Von SledgeHammer am 15.09.2011 19:12

Hallo,
hier gibts mal wieder was neues von mir.
gebaut wird ein PP Verstärker mit E(C)F86 in der Vorstufe, PCC84 im PI und EL802 in der Hauptstufe.

hier die Arbeitspunkte:
Vorstufe: 175V 10ma / G1 = -1,2V / G2 = 150V 3,1mA
PI: 150V 12,5mA / G1 = -4V
Hauptstufe: 170V 32mA / G1 = -1,25V / G2 = 170V 7mA

Als AÜ wird ein nach Kundenwunsch von Tubeland gefertigter mit R pri 1,3k und R sec 8R und 10W verwendet.
Als Netztrafo kommt ein ebenfalls von Tubeland auf Kundenwunsch gefertigter in Frage. Pri 230V Sec. 150V 150mA & 6V 2,3A

Schaltplan im Anhang. Die Widerstände sind so ausgelegt, dass sie in die E-Reihen passen und Leistungstechnisch nicht überfordert sind.

mfG

Re: Gegentaktverstärker mit ECF86, PCC84 & EL802

Von derguteweka am 15.09.2011 20:53

Moin,

SledgeHammer hat folgendes geschrieben:
gebaut wird ein PP Verstärker mit E(C)F86 in der Vorstufe, PCC84 im PI und EL802 in der Hauptstufe.

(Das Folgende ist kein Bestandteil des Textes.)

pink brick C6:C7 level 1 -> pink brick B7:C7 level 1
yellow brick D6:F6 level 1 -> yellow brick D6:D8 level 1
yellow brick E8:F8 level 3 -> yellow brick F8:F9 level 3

Soso: "gebaut wird" - von wem? Ich sag' mal kackfrech: von dir wohl eher nicht, und wenn doch, dann nicht in der Form oder das Dingens tut nix ausser heizen - na gut, vielleicht schwingt eine der beiden VHF-Trioden bei ein paar 10MHz...Halt nee, geht ja nicht, das Gitter wird so negativ, dass da nix mehr schwingen kann.
Nach was fuer einem Prinzip oder wie soll denn die Phasenumkehrstufe funktionieren? Warum sind denn die Anoden- und Gitter2 Widerstaende der Vorstufe so absurd klein? Warum - ach', ich gebs auf.

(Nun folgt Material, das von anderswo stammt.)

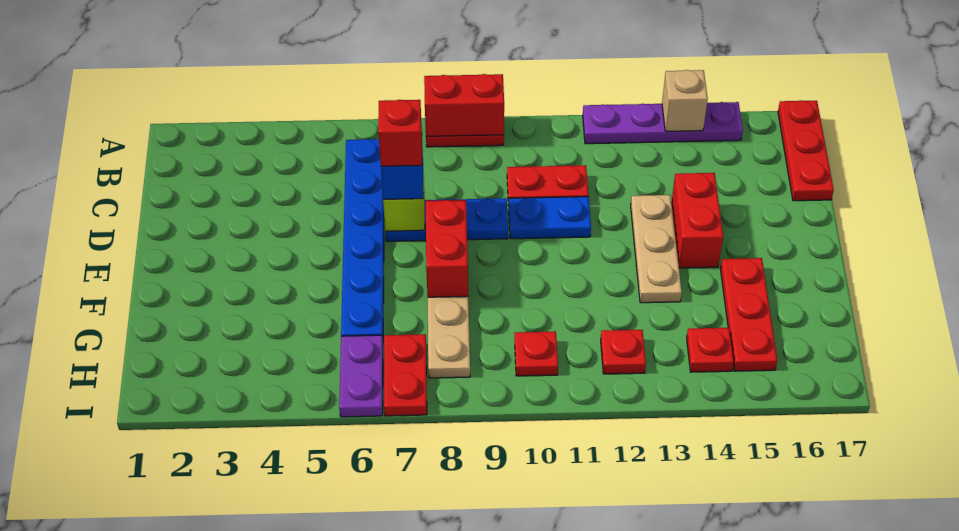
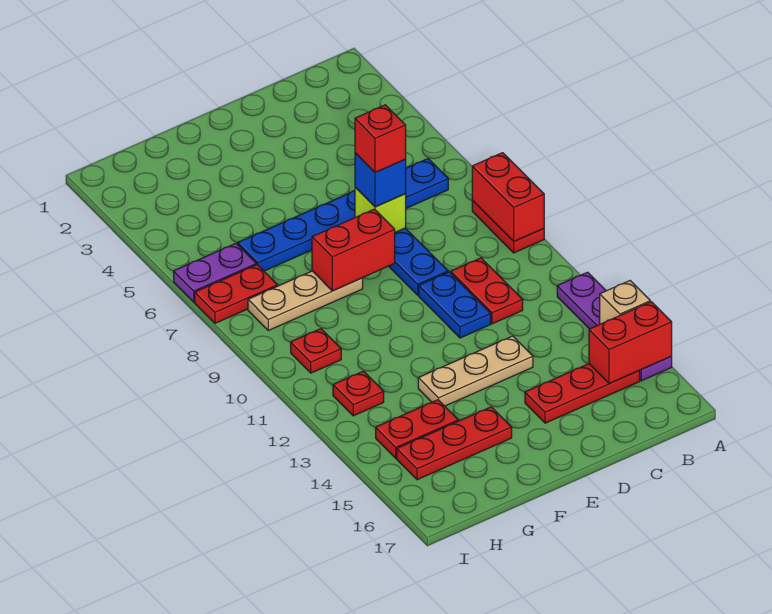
red plate A17:C17 level 1 -> red plate B15:D15 level 1
red brick D14:E14 level 1 -> red brick A15:B15 level 2
red plate H14 level 1 -> red plate G14:H14 level 1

Nochmal: Zur Roehrenverstaerkerentwicklung gehoert deutlich mehr als sich das Sortiment Resteroehren vom Pollin zu kaufen und dann froehlich und aus Leibeskraeften im Eagle zu malern und hier zu posten, auf dass den anderen Pipi und Entsetzen in den Augen steht...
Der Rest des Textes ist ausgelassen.